Esther Mallada, one of the parents who voiced her concern over the approach the school heads said she didn’t like the fact that her daughter was told several months into the academic year that the uniform pants she’s been wearing since September were all of a sudden not allowed. Mallada added that the previous administration expressed no issues with the pants — as long as they were black.
According to Mallada, enforcing stricter rules now would put to parents an additional expense, but Robert Malay, the Department of Education deputy superintendent for assessment and accountability, backed up the administration, saying that they were not creating new standards, but enforcing rules already on the books. His view is that just because the previous administration practiced inconsistent enforcement doesn’t mean that students should have been flaunting the regulations.

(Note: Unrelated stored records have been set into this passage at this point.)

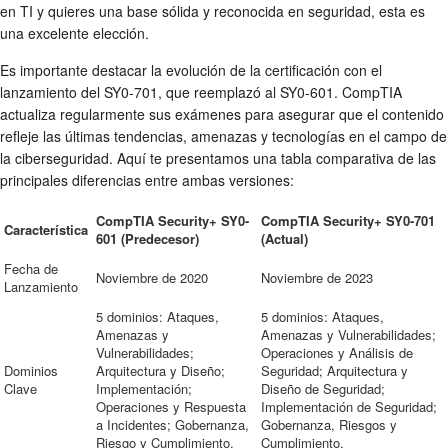
en TI y quieres una base sólida y reconocida en seguridad, esta es
una excelente elección.
Es importante destacar la evolución de la certificación con el
lanzamiento del SY0-701, que reemplazó al SY0-601. CompTIA
actualiza regularmente sus exámenes para asegurar que el contenido
refleje las últimas tendencias, amenazas y tecnologías en el campo de
la ciberseguridad. Aquí te presentamos una tabla comparativa de las
principales diferencias entre ambas versiones:
CompTIA Security+ SY0-
CompTIA Security+ SY0-701
Característica
601 (Predecesor)
(Actual)
Fecha de
Noviembre de 2020
Noviembre de 2023
Lanzamiento
5 dominios: Ataques,
5 dominios: Ataques,
Amenazas y
Amenazas y Vulnerabilidades;
Vulnerabilidades;
Operaciones y Análisis de
Dominios
Arquitectura y Diseño;
Seguridad; Arquitectura y
Clave
Implementación;
Diseño de Seguridad;
Operaciones y Respuesta
Implementación de Seguridad;
a Incidentes; Gobernanza,
Gobernanza, Riesgos y
Riesgo y Cumplimiento.
Cumplimiento.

Malay clarified the board policy on school uniform does not require students to buy from a specific store. The board policy also does not address the tightness or shortness of school uniforms, Malay said. But while board policy neither bans tight-fitting pants nor requires vendor-specific uniforms, it adds language that says “schools may apply additional restrictions” under another board policy. Southern High came up with its own rules that say uniforms must come from a specific vendor.
The enforcement action was preceded by a memo sent out to Southern families specifying that uniform pants may not be either tight or baggy and that any skirts or skorts worn as part of the uniform must be at least knee-length.

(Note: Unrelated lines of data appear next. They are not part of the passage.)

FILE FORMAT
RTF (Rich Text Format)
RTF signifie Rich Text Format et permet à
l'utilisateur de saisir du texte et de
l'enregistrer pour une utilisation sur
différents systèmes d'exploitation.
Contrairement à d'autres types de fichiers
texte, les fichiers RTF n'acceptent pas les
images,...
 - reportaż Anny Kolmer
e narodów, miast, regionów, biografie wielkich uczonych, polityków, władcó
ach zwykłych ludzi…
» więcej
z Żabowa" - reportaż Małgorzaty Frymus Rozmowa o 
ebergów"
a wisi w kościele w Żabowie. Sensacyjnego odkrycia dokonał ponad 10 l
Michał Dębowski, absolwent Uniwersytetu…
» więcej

After the special bulletin was sent out, parent Bernadette Tajalle said that as many as 100 students were pulled into the office with uniform issues. Like Mallada, Tajalle also said that she had less of an issue with stricter standards than the fact that it was done in mid-year.
Tajalle said the uniform rules shouldn’t change in the middle of the school year, when parents have already budgeted and paid for the uniforms. Her daughter wasn’t the only one in her family to encounter the school’s uniform crackdown.
“I have a niece; she was told she was gonna be suspended because of the tightness of her shorts,” Tajalle said.